A patient’s IVF cycle is closely monitored by an expert Reproductive Medicine Associates of Northern California care team and consists of several key steps.
Ovarian Stimulation – The patient undergoes daily injections of various medications over eight to twelve days to stimulate multiple eggs in the ovaries. Once the eggs reach the proper size, the patient receives a final injection of hCG (human chorionic gonadotropin) to spur final maturation of the eggs. The patient’s eggs are then retrieved 36 hours later.
Egg Retrieval – Employing the use of anesthesia and ultrasound guidance, the patient’s eggs can be retrieved and sent to the IVF lab for fertilization. The retrieval process generally takes 15 minutes and the patient can go home same day, typically within a matter of hours.
Extended Embryo Culture – Allowing embryos to grow and develop in the IVF laboratory for five to six days. This process allows the embryos to reach the blastocyst stage of development, growing to about 200 cells. Reproductive Medicine Associates of Northern California takes pride in operating an exclusive blastocyst stage culture IVF laboratory.

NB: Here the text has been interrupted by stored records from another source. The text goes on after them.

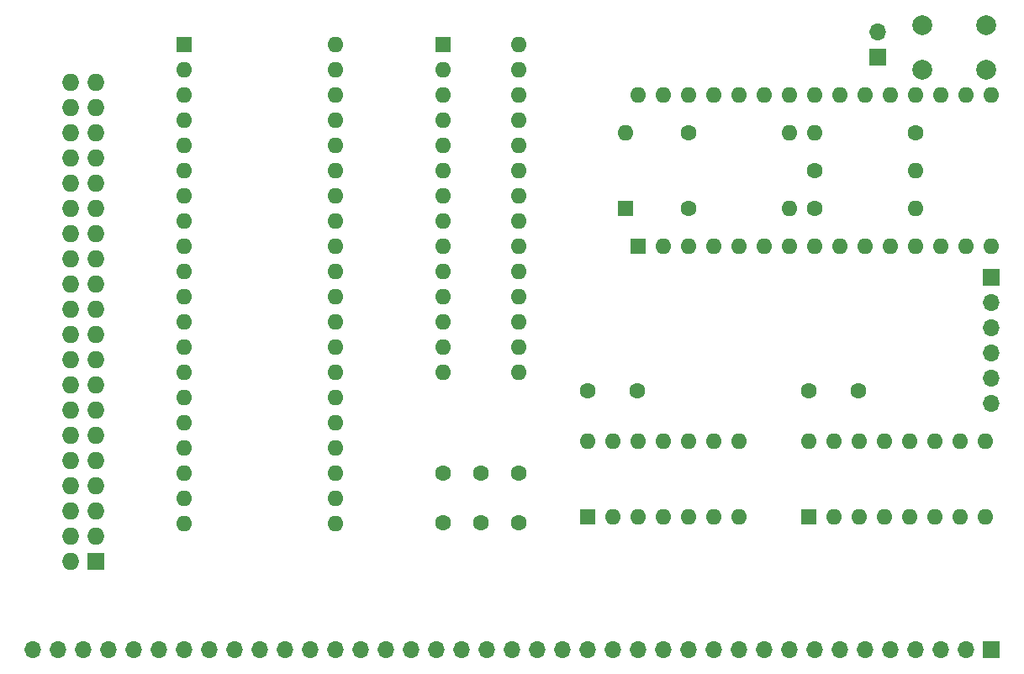
<source format=gbs>
G04 #@! TF.FileFunction,Soldermask,Bot*
%FSLAX46Y46*%
G04 Gerber Fmt 4.6, Leading zero omitted, Abs format (unit mm)*
G04 Created by KiCad (PCBNEW 4.0.6) date 06/10/17 20:24:27*
%MOMM*%
%LPD*%
G01*
G04 APERTURE LIST*
%ADD10C,0.100000*%
%ADD11R,1.727200X1.727200*%
%ADD12O,1.727200X1.727200*%
%ADD13C,1.600000*%
%ADD14R,1.700000X1.700000*%
%ADD15O,1.700000X1.700000*%
%ADD16R,1.600000X1.600000*%
%ADD17O,1.600000X1.600000*%
%ADD18C,2.000000*%
G04 APERTURE END LIST*
D10*
D11*
X106680000Y-124460000D03*
D12*
X104140000Y-124460000D03*
X106680000Y-121920000D03*
X104140000Y-121920000D03*
X106680000Y-119380000D03*
X104140000Y-119380000D03*
X106680000Y-116840000D03*
X104140000Y-116840000D03*
X106680000Y-114300000D03*
X104140000Y-114300000D03*
X106680000Y-111760000D03*
X104140000Y-111760000D03*
X106680000Y-109220000D03*
X104140000Y-109220000D03*
X106680000Y-106680000D03*
X104140000Y-106680000D03*
X106680000Y-104140000D03*
X104140000Y-104140000D03*
X106680000Y-101600000D03*
X104140000Y-101600000D03*
X106680000Y-99060000D03*
X104140000Y-99060000D03*
X106680000Y-96520000D03*
X104140000Y-96520000D03*
X106680000Y-93980000D03*
X104140000Y-93980000D03*
X106680000Y-91440000D03*
X104140000Y-91440000D03*
X106680000Y-88900000D03*
X104140000Y-88900000D03*
X106680000Y-86360000D03*
X104140000Y-86360000D03*
X106680000Y-83820000D03*
X104140000Y-83820000D03*
X106680000Y-81280000D03*
X104140000Y-81280000D03*
X106680000Y-78740000D03*
X104140000Y-78740000D03*
X106680000Y-76200000D03*
X104140000Y-76200000D03*
D13*
X156210000Y-107315000D03*
X161210000Y-107315000D03*
X141605000Y-115570000D03*
X141605000Y-120570000D03*
X178435000Y-107315000D03*
X183435000Y-107315000D03*
X145415000Y-115570000D03*
X145415000Y-120570000D03*
D14*
X196850000Y-133350000D03*
D15*
X194310000Y-133350000D03*
X191770000Y-133350000D03*
X189230000Y-133350000D03*
X186690000Y-133350000D03*
X184150000Y-133350000D03*
X181610000Y-133350000D03*
X179070000Y-133350000D03*
X176530000Y-133350000D03*
X173990000Y-133350000D03*
X171450000Y-133350000D03*
X168910000Y-133350000D03*
X166370000Y-133350000D03*
X163830000Y-133350000D03*
X161290000Y-133350000D03*
X158750000Y-133350000D03*
X156210000Y-133350000D03*
X153670000Y-133350000D03*
X151130000Y-133350000D03*
X148590000Y-133350000D03*
X146050000Y-133350000D03*
X143510000Y-133350000D03*
X140970000Y-133350000D03*
X138430000Y-133350000D03*
X135890000Y-133350000D03*
X133350000Y-133350000D03*
X130810000Y-133350000D03*
X128270000Y-133350000D03*
X125730000Y-133350000D03*
X123190000Y-133350000D03*
X120650000Y-133350000D03*
X118110000Y-133350000D03*
X115570000Y-133350000D03*
X113030000Y-133350000D03*
X110490000Y-133350000D03*
X107950000Y-133350000D03*
X105410000Y-133350000D03*
X102870000Y-133350000D03*
X100330000Y-133350000D03*
D16*
X161290000Y-92710000D03*
D17*
X194310000Y-77470000D03*
X163830000Y-92710000D03*
X191770000Y-77470000D03*
X166370000Y-92710000D03*
X189230000Y-77470000D03*
X168910000Y-92710000D03*
X186690000Y-77470000D03*
X171450000Y-92710000D03*
X184150000Y-77470000D03*
X173990000Y-92710000D03*
X181610000Y-77470000D03*
X176530000Y-92710000D03*
X179070000Y-77470000D03*
X179070000Y-92710000D03*
X176530000Y-77470000D03*
X181610000Y-92710000D03*
X173990000Y-77470000D03*
X184150000Y-92710000D03*
X171450000Y-77470000D03*
X186690000Y-92710000D03*
X168910000Y-77470000D03*
X189230000Y-92710000D03*
X166370000Y-77470000D03*
X191770000Y-92710000D03*
X163830000Y-77470000D03*
X194310000Y-92710000D03*
X161290000Y-77470000D03*
X196850000Y-92710000D03*
X196850000Y-77470000D03*
D14*
X185420000Y-73660000D03*
D15*
X185420000Y-71120000D03*
D13*
X166370000Y-88900000D03*
D17*
X176530000Y-88900000D03*
D13*
X179070000Y-88900000D03*
D17*
X189230000Y-88900000D03*
D13*
X179070000Y-85090000D03*
D17*
X189230000Y-85090000D03*
D18*
X189865000Y-74985000D03*
X189865000Y-70485000D03*
X196365000Y-74985000D03*
X196365000Y-70485000D03*
D16*
X156210000Y-120015000D03*
D17*
X171450000Y-112395000D03*
X158750000Y-120015000D03*
X168910000Y-112395000D03*
X161290000Y-120015000D03*
X166370000Y-112395000D03*
X163830000Y-120015000D03*
X163830000Y-112395000D03*
X166370000Y-120015000D03*
X161290000Y-112395000D03*
X168910000Y-120015000D03*
X158750000Y-112395000D03*
X171450000Y-120015000D03*
X156210000Y-112395000D03*
D16*
X115570000Y-72390000D03*
D17*
X130810000Y-120650000D03*
X115570000Y-74930000D03*
X130810000Y-118110000D03*
X115570000Y-77470000D03*
X130810000Y-115570000D03*
X115570000Y-80010000D03*
X130810000Y-113030000D03*
X115570000Y-82550000D03*
X130810000Y-110490000D03*
X115570000Y-85090000D03*
X130810000Y-107950000D03*
X115570000Y-87630000D03*
X130810000Y-105410000D03*
X115570000Y-90170000D03*
X130810000Y-102870000D03*
X115570000Y-92710000D03*
X130810000Y-100330000D03*
X115570000Y-95250000D03*
X130810000Y-97790000D03*
X115570000Y-97790000D03*
X130810000Y-95250000D03*
X115570000Y-100330000D03*
X130810000Y-92710000D03*
X115570000Y-102870000D03*
X130810000Y-90170000D03*
X115570000Y-105410000D03*
X130810000Y-87630000D03*
X115570000Y-107950000D03*
X130810000Y-85090000D03*
X115570000Y-110490000D03*
X130810000Y-82550000D03*
X115570000Y-113030000D03*
X130810000Y-80010000D03*
X115570000Y-115570000D03*
X130810000Y-77470000D03*
X115570000Y-118110000D03*
X130810000Y-74930000D03*
X115570000Y-120650000D03*
X130810000Y-72390000D03*
D16*
X178435000Y-120015000D03*
D17*
X196215000Y-112395000D03*
X180975000Y-120015000D03*
X193675000Y-112395000D03*
X183515000Y-120015000D03*
X191135000Y-112395000D03*
X186055000Y-120015000D03*
X188595000Y-112395000D03*
X188595000Y-120015000D03*
X186055000Y-112395000D03*
X191135000Y-120015000D03*
X183515000Y-112395000D03*
X193675000Y-120015000D03*
X180975000Y-112395000D03*
X196215000Y-120015000D03*
X178435000Y-112395000D03*
D16*
X141605000Y-72390000D03*
D17*
X149225000Y-105410000D03*
X141605000Y-74930000D03*
X149225000Y-102870000D03*
X141605000Y-77470000D03*
X149225000Y-100330000D03*
X141605000Y-80010000D03*
X149225000Y-97790000D03*
X141605000Y-82550000D03*
X149225000Y-95250000D03*
X141605000Y-85090000D03*
X149225000Y-92710000D03*
X141605000Y-87630000D03*
X149225000Y-90170000D03*
X141605000Y-90170000D03*
X149225000Y-87630000D03*
X141605000Y-92710000D03*
X149225000Y-85090000D03*
X141605000Y-95250000D03*
X149225000Y-82550000D03*
X141605000Y-97790000D03*
X149225000Y-80010000D03*
X141605000Y-100330000D03*
X149225000Y-77470000D03*
X141605000Y-102870000D03*
X149225000Y-74930000D03*
X141605000Y-105410000D03*
X149225000Y-72390000D03*
D14*
X196850000Y-95885000D03*
D15*
X196850000Y-98425000D03*
X196850000Y-100965000D03*
X196850000Y-103505000D03*
X196850000Y-106045000D03*
X196850000Y-108585000D03*
D13*
X166370000Y-81280000D03*
D17*
X176530000Y-81280000D03*
D13*
X189230000Y-81280000D03*
D17*
X179070000Y-81280000D03*
D13*
X149225000Y-115570000D03*
X149225000Y-120570000D03*
D16*
X160020000Y-88900000D03*
D17*
X160020000Y-81280000D03*
M02*

</source>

Embryo Transfer (ET)/Frozen Embryo Transfer (FET) – Five or six days after the embryo has grown through the blastocyst stage of development, the mature embryo gets transferred back to the uterus to begin a healthy pregnancy and delivery. Learn more about Frozen Embryo Transfer.
FET serves as the standard of care for all IVF patients at Reproductive Medicine Associates of Northern California, allowing for a more natural transfer experience by safely preserving the embryo until the patient’s hormone levels return to a more natural state.
NexCCS / Comprehensive Chromosome Screening (CCS) – CCS takes a more evidence-based approach in selecting which embryos should be transferred during IVF. The care team evaluates which embryos have the right balance of chromosomes; imbalanced embryos can lead to a failed IVF cycle or miscarriage. The Foundation for Embryonic Competence serves as the exclusive embryonic screening reference laboratory for Reproductive Medicine Associates of Northern California. Learn more about Genetic Screening.
Embryonic Biopsy – For patients opting for genetic screening, a sample of genetic material must be biopsied from the embryo for analysis. Reproductive Medicine Associates of Northern California only performs blastocyst stage embryo biopsy.